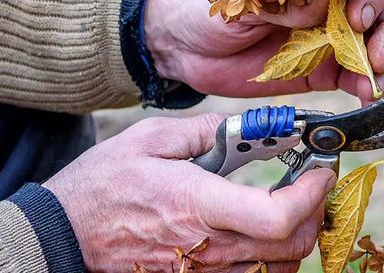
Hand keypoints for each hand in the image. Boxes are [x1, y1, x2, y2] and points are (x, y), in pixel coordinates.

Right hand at [43, 114, 335, 272]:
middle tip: (314, 184)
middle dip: (316, 212)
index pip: (278, 216)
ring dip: (298, 235)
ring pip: (279, 266)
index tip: (319, 171)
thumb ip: (206, 130)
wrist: (64, 235)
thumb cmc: (102, 186)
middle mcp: (208, 246)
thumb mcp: (149, 139)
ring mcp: (204, 271)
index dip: (311, 195)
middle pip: (291, 245)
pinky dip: (274, 256)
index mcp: (198, 204)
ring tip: (295, 204)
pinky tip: (266, 230)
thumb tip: (251, 126)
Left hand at [144, 0, 383, 103]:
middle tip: (379, 57)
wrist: (182, 46)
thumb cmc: (211, 5)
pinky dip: (369, 85)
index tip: (357, 19)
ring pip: (379, 42)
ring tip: (376, 82)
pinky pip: (357, 76)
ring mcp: (331, 35)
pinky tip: (367, 95)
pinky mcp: (323, 70)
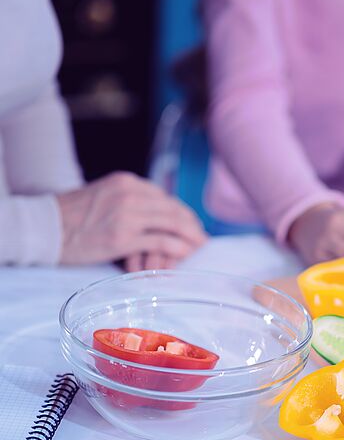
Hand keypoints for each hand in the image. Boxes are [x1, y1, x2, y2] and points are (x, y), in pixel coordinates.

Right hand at [56, 172, 206, 268]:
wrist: (45, 228)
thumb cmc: (73, 217)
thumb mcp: (105, 197)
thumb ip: (130, 201)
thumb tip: (155, 215)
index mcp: (127, 183)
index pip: (166, 198)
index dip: (184, 214)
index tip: (193, 226)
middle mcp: (130, 194)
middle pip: (174, 210)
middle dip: (192, 227)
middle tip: (202, 240)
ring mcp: (127, 215)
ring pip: (172, 224)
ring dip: (190, 238)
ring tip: (199, 249)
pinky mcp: (123, 237)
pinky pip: (161, 242)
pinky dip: (177, 250)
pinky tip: (185, 256)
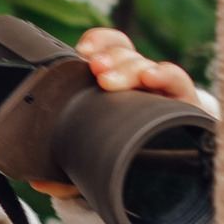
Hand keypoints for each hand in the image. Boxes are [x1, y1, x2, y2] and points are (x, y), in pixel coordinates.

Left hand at [31, 27, 201, 199]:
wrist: (172, 176)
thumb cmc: (129, 155)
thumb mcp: (96, 159)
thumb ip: (68, 170)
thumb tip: (39, 181)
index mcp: (117, 82)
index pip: (110, 47)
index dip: (98, 42)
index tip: (81, 51)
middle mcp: (139, 81)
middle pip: (125, 54)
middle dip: (109, 57)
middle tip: (94, 69)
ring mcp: (161, 90)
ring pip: (146, 64)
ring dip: (128, 67)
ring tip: (110, 80)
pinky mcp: (184, 103)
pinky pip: (178, 81)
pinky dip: (165, 74)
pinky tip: (151, 77)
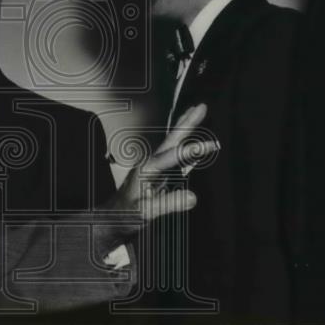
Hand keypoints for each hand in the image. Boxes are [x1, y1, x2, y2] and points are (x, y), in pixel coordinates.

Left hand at [107, 103, 217, 222]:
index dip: (193, 150)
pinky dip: (183, 142)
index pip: (174, 155)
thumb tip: (193, 197)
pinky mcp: (156, 172)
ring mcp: (153, 166)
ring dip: (185, 127)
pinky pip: (173, 153)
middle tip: (202, 106)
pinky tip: (191, 138)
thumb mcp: (146, 212)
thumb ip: (168, 203)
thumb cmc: (125, 215)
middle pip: (172, 139)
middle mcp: (150, 163)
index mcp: (147, 169)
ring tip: (197, 110)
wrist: (111, 219)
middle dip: (187, 122)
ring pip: (172, 142)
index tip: (212, 145)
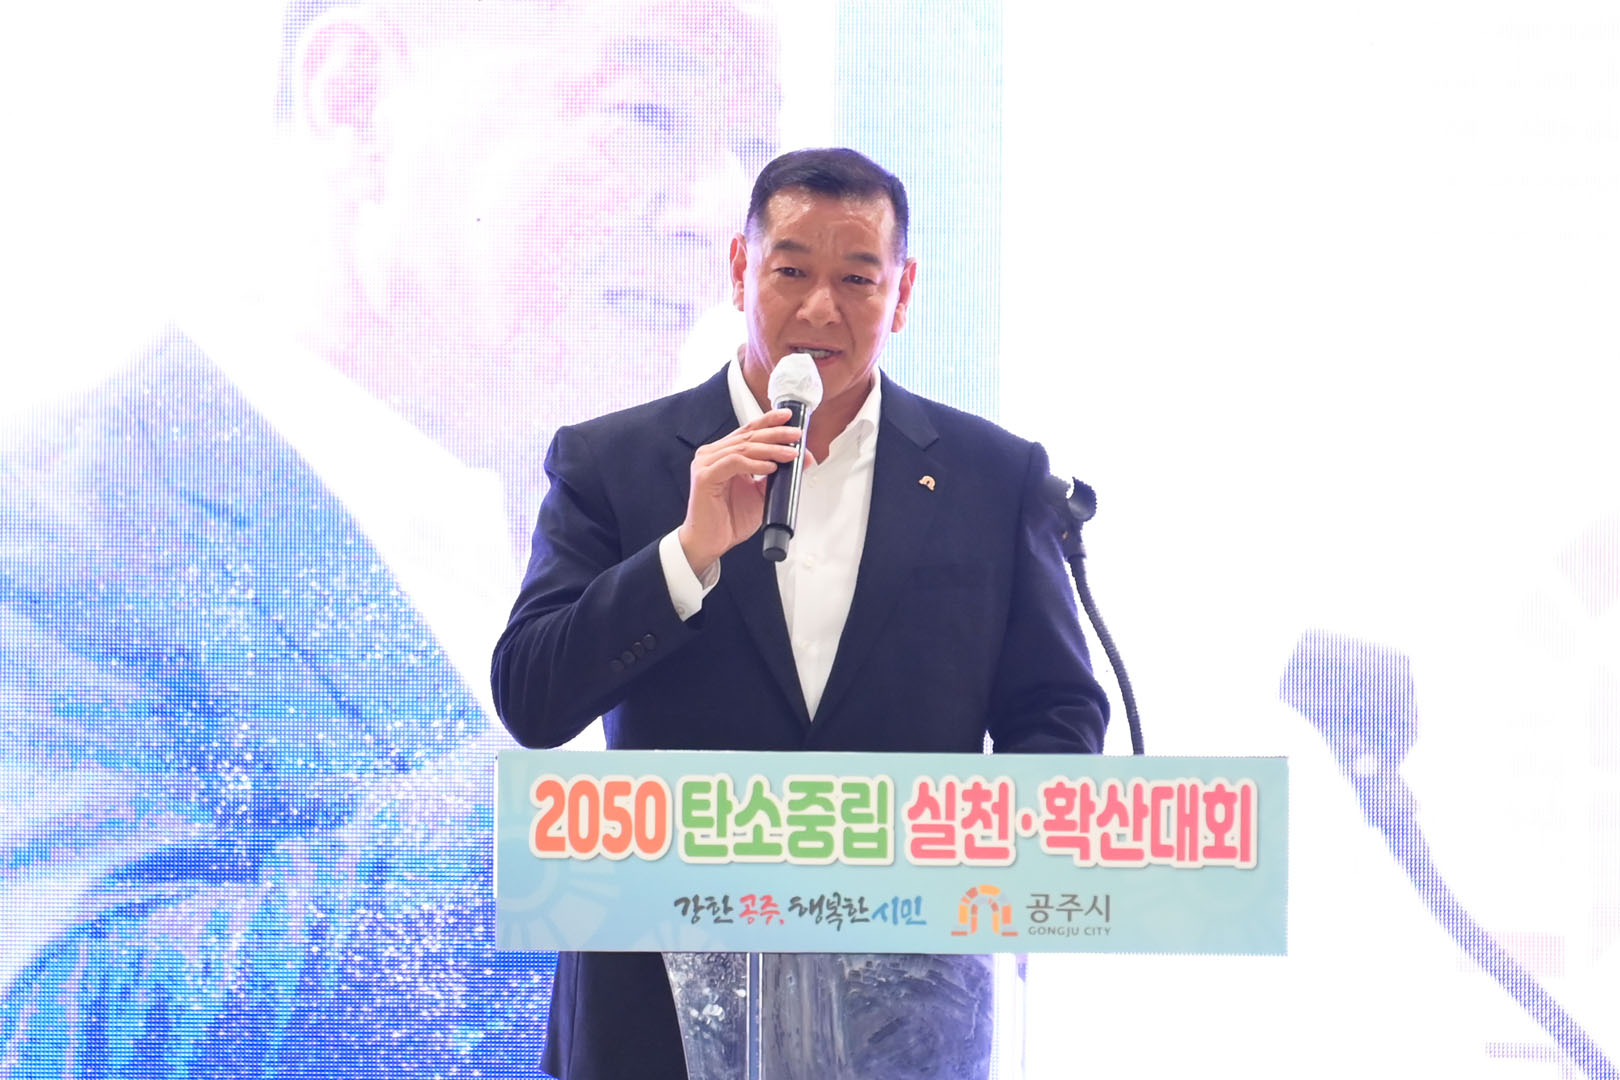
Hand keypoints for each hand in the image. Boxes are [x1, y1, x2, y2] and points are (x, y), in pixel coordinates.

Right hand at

■ **PROBLEM REQUIREMENTS**: Restate word for word only the lines from where the entries begin through the one with "pinky tip: (367, 95)"; omit the pictures.

■ **EXERCISE SOLUTION**:
Hand keypoints for each hand in the image. Boxes are [x1, y1, x2, y2] and points are (x, y), in pixel coordinates.

Right hand at [43, 114, 335, 272]:
middle tip: (314, 184)
middle dip: (316, 212)
index pip: (278, 216)
ring dip: (298, 235)
ring pip: (279, 266)
index tip: (319, 171)
thumb ip: (206, 130)
wrist: (64, 235)
thumb cmc: (102, 186)
middle mcp: (208, 246)
thumb mcp: (149, 139)
ring mcp: (204, 271)
index dip: (311, 195)
middle pip: (291, 245)
pinky dip: (274, 256)
index mcp: (198, 204)
ring tip: (295, 204)
pinky tip: (266, 230)
thumb tip: (251, 126)
Left hand at [144, 0, 383, 103]:
middle tip: (379, 57)
wrist: (182, 46)
thumb cmc: (211, 5)
pinky dip: (369, 85)
index tip: (357, 19)
ring pip: (379, 42)
ring tip: (376, 82)
pinky pip: (357, 76)
ring mcp: (331, 35)
pinky tip: (367, 95)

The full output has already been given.